And she had not told Darren. She was trying to telephone her brother less frequently. Her emails to him were very belatedly answered, if answered at all. She had to accept—He is moving away from me. I remind him of what he wants to forget, and who can blame him.
In a state of intense anticipation she’d stared from the rear, tinted windows of the car hired to bring her into the city. She had not been to New York City more than a few times, with her parents—not for a long time. The drive was slow and halting and her view was truncated by lanes of traffic, heavy-duty construction equipment making a deafening racket, elevated railroads, girders. Billboards, fleeting patches of sky. Highway ramps, bridge ramps. More elevated railroads, girders. More traffic, slow and halting. Her head began to ache with the strain of anticipation. She had packed only a few things but she had not forgotten her camcorder. She was wearing her heaviest winter jacket and layers of clothes beneath. It was January, that cheerless month. In Michigan, snow had accumulated in dunes like slag.
In New York there was much less snow. From the rear of the hired car she saw patches of dirty white like soiled Styrofoam.
She tormented herself with a fantasy of arriving at the address on Bleecker Street her grandmother had provided her and finding—nothing.
A barren lot, an abandoned building in a derelict urban setting. And slow-falling snow to obscure her tracks.
It was a malevolent fairy tale. She did not want to think of her life as a malevolent fairy tale.
And then, the car was moving swiftly onto a ramp—across the Williamsburg Bridge—was this the East River below? High-rise buildings loomed above the choppy water. The sky was mottled with cloud, a deep bruised sky of myriad layers as in a painting of El Greco that had been one of her father’s favorites—A View of Toledo.
Her heart lifted, she began to feel hope.
The driver continued to Houston Street. Her grandmother’s apartment building was located near the intersection of West Houston and West Broadway, near Washington Square Park.
At LaGuardia Place were three high-rise buildings, with vertical panels of glass. There were nothing like these in Ann Arbor.
She gave her grandmother’s name, and her own name, to a doorman. Again the fleeting thought came to her—It is a mistake. I am not expected.
Ascending then to the thirty-first floor in an elevator.
And there, waiting by the elevator, her beautiful silver-haired straight-backed grandmother Madelena Kein—the woman who’d made it clear years ago that she had no interest in being someone’s gram-muddy.
“Naomi! Welcome.”
There was an embrace—slightly stiff, awkward, but eager—for which Naomi wasn’t prepared. The older woman’s arms were thin but strong.
Madelena was just slightly shorter than Naomi. Her striking silver hair was plaited around her head like a crown. She was dressed in rippling black pleats, trousers with flaring cuffs. The skin of her perfect-petal face was unlined and smooth as the skin of a woman decades younger.
Her eyes were veiled by large tinted glasses with chic black frames. In these glasses Naomi’s pale girl’s face hovered uncertainly.
“Let me take that, dear.”
Before Naomi could protest Madelena took her suitcase from her fingers and bore it to the opened door at the end of the corridor. As if, so much younger than Madelena, Naomi were not capable of carrying the suitcase herself. How embarrassing!
“And how was your flight?—and how are you?”
“Fine. I am—fine.”
“And is that how you are really?”—Madelena was smiling at Naomi with a kind of warm, teasing affection as if they were old acquaintances, or accomplices.
Was this her father’s mother, who had to be in her mid-seventies at least? It did not seem possible. Naomi was feeling dazzled by the vigorous straight-backed woman who’d snatched the suitcase from her fingers with the impetuousness of one whose will is rarely challenged.

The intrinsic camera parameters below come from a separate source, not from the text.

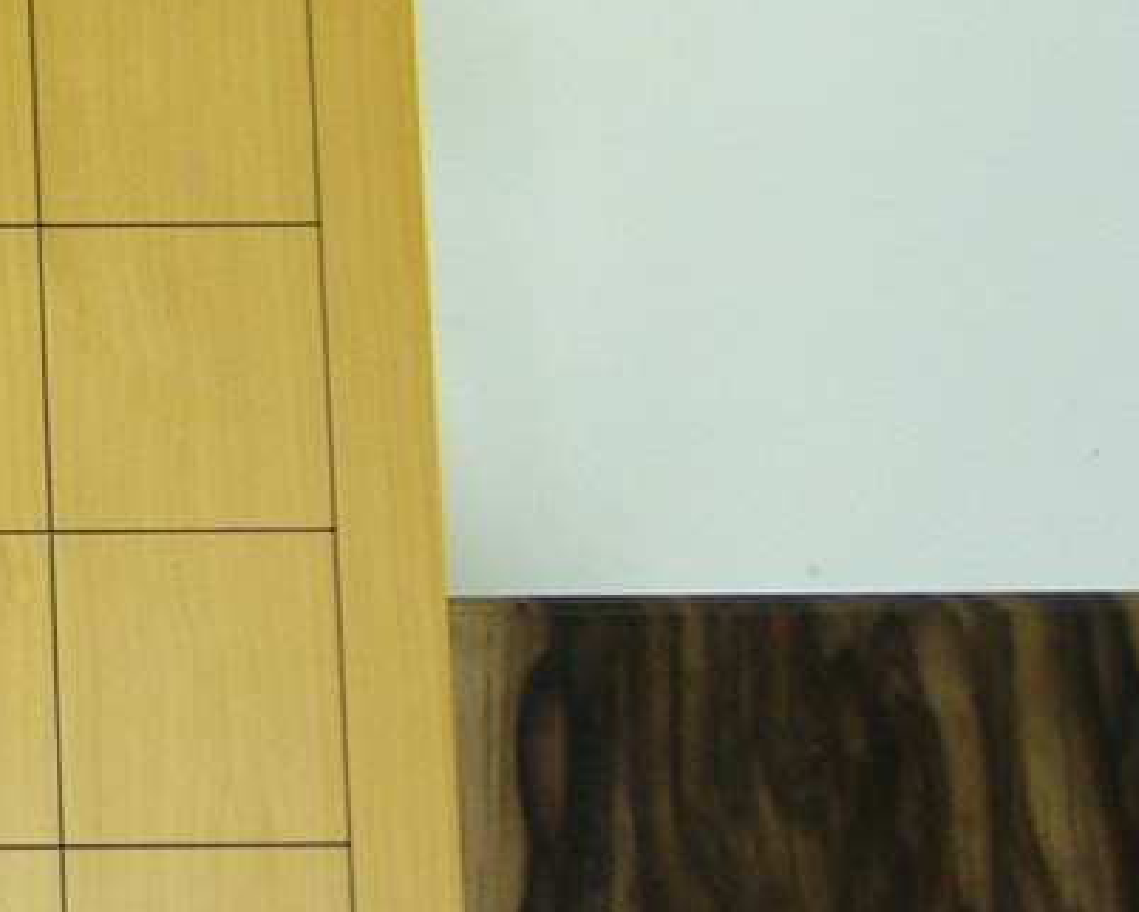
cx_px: -827
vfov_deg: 11.3
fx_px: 4587
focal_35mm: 136
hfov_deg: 13.0
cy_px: 127
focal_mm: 5.8
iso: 100
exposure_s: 1/20
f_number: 2.8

She remembered her father ruefully joking that in time his youthful and energetic mother would be mistaken for his sister—“A slightly older, bossy sister.”
Madelena was saying that she hated plane travel. Hated putting herself in the trust of strangers. “Traveling is so passive. It’s a toss of the dice whether we survive the simplest flight. I’ve been checking your flight out of the Detroit airport, it was unsettling to be told that the plane was delayed while the wings were being de-iced.”
Naomi was surprised and touched that Madelena had cared so much. She could think to say, haltingly, “Yes. It was very cold and icy there . . .” She was smiling foolishly.
Inside the apartment Madelena insisted that Naomi drink a glass of water—“You’re dehydrated from traveling. It can’t be avoided. If you aren’t careful you will get a very bad headache. And tomorrow is your first full day in New York City—you must not be indisposed.”